§ **TEXT PASSAGE**:
-- Opening Marker --

He is a determined campaigner against all kinds of wind
farms, which he calls "shamefully subsidised concrete,
and a betrayal of humanity”. He is also against the European
Union, especially France and Spain.
Mirror, mirror
One of the big success stories of 2007 was the achievement of
perpetual motion by a Norwich chess player. He managed it not
through moving his king backwards and forwards but by the use
of a mirror – well, several mirrors, as it turned out.
Keen to purchase a glass that would fit perfectly into a
certain spot in his home, he visited a well-known home
improvement emporium, where he saw just what he wanted.
Unfortunately he couldn’t take it away: he had to order it.
It would come from Taiwan.
And eventually it did. It was packed carefully in cardboard,
and as you might expect, when it arrived it was broken.
The chess player contacted the call centre, which was up
north, and not in India. They were very helpful and ordered
him a replacement mirror. It came from Taiwan, wrapped in
cardboard, and when it arrived it was broken.
He got back to the call centre, who were sympathetic and
ordered him another one. In due course it arrived, wrapped in
cardboard. It was broken.
The chess player pointed out to the call centre that this was
happening – not surprisingly, since cardboard is poor
protection for a long, thin mirror. They grappled with the
problem - and ordered another one. This time he had to go up
to the shop to collect it. I don’t know why, but he asked for
it to be unwrapped before he took it away. It was broken.
This sort of thing is known to chess players as a series of
blunders, but there is no sign of it ending. Why should it?
The call centre don’t sell mirrors, so they’re not bothered.
Taiwan presumably keep getting paid for new mirrors, so
they’re not bothered. The parcel depot does what parcel
depots do.

-- Closing Marker --

§ **WHAT THE TASK REQUIRES**:
Answer these questions using the passage about the mirror:
1. From what place was the mirror shipped?
2. Where was the call centre located?
3. What did the chess player ask for when he went to the shop to collect the mirror?

Records from a data collection:

-- Opening Marker --

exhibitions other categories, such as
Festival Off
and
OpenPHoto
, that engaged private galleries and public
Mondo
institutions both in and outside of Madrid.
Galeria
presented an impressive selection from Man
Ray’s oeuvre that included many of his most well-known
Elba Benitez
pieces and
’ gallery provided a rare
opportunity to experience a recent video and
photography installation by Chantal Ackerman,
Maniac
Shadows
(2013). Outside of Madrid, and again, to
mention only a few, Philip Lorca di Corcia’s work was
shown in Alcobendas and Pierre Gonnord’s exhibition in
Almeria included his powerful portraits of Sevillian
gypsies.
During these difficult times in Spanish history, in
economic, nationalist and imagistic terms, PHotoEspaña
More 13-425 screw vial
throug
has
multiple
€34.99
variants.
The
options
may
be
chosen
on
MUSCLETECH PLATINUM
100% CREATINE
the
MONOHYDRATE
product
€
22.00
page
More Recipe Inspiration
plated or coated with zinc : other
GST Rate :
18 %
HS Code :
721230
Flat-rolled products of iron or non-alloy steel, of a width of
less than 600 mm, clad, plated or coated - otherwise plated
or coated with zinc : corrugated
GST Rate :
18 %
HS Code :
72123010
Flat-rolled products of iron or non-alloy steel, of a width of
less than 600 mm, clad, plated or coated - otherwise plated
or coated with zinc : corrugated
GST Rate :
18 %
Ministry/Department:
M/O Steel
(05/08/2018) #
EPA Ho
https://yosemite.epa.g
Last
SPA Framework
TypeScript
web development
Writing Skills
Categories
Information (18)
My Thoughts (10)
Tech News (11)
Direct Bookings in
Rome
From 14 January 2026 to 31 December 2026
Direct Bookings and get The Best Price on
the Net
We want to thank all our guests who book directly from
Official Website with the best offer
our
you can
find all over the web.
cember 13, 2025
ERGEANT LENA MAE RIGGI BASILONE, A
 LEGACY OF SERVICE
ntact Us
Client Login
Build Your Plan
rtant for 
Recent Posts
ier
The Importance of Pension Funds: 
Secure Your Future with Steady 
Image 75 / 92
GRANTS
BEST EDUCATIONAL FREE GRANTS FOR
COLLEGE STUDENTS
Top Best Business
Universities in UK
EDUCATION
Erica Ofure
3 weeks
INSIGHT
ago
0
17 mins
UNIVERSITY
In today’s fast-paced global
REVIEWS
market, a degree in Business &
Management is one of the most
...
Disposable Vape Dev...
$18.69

-- Closing Marker --

§ **OUTPUT BELOW**:
1. Taiwan.
2. Up north, not in India.
3. He asked for it to be unwrapped before he took it away.